__Problem statement__: The answer must be every line from the listing that holds the string "CBook".

============================================================

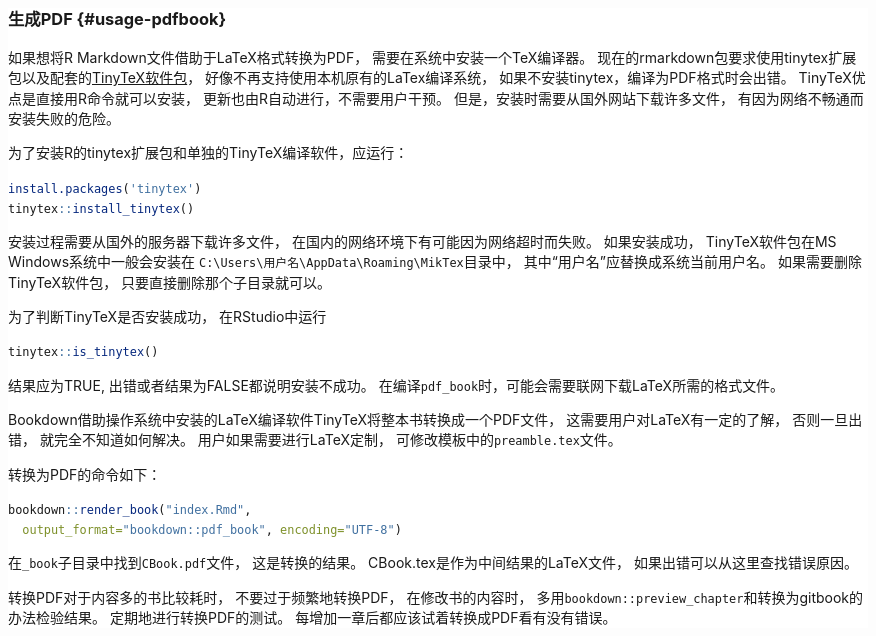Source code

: ### 生成PDF {#usage-pdfbook}

如果想将R Markdown文件借助于LaTeX格式转换为PDF， 
需要在系统中安装一个TeX编译器。 
现在的rmarkdown包要求使用tinytex扩展包以及配套的[TinyTeX软件包](https://yihui.name/tinytex/)，
好像不再支持使用本机原有的LaTex编译系统， 
如果不安装tinytex，编译为PDF格式时会出错。
TinyTeX优点是直接用R命令就可以安装，
更新也由R自动进行，不需要用户干预。
但是，安装时需要从国外网站下载许多文件，
有因为网络不畅通而安装失败的危险。

为了安装R的tinytex扩展包和单独的TinyTeX编译软件，应运行：


```r
install.packages('tinytex')
tinytex::install_tinytex()
```

安装过程需要从国外的服务器下载许多文件， 
在国内的网络环境下有可能因为网络超时而失败。 
如果安装成功， 
TinyTeX软件包在MS Windows系统中一般会安装在 `C:\Users\用户名\AppData\Roaming\MikTex`目录中，
其中“用户名”应替换成系统当前用户名。 
如果需要删除TinyTeX软件包， 只要直接删除那个子目录就可以。

为了判断TinyTeX是否安装成功， 在RStudio中运行


```r
tinytex::is_tinytex()
```

结果应为TRUE, 出错或者结果为FALSE都说明安装不成功。
在编译`pdf_book`时，可能会需要联网下载LaTeX所需的格式文件。

Bookdown借助操作系统中安装的LaTeX编译软件TinyTeX将整本书转换成一个PDF文件，
这需要用户对LaTeX有一定的了解，
否则一旦出错，
就完全不知道如何解决。
用户如果需要进行LaTeX定制，
可修改模板中的`preamble.tex`文件。

转换为PDF的命令如下：


```r
bookdown::render_book("index.Rmd", 
  output_format="bookdown::pdf_book", encoding="UTF-8")
```

在`_book`子目录中找到`CBook.pdf`文件，
这是转换的结果。
CBook.tex是作为中间结果的LaTeX文件，
如果出错可以从这里查找错误原因。

转换PDF对于内容多的书比较耗时，
不要过于频繁地转换PDF，
在修改书的内容时，
多用`bookdown::preview_chapter`和转换为gitbook的办法检验结果。
定期地进行转换PDF的测试。
每增加一章后都应该试着转换成PDF看有没有错误。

============================================================

__Exercise response__:
在`_book`子目录中找到`CBook.pdf`文件，
CBook.tex是作为中间结果的LaTeX文件，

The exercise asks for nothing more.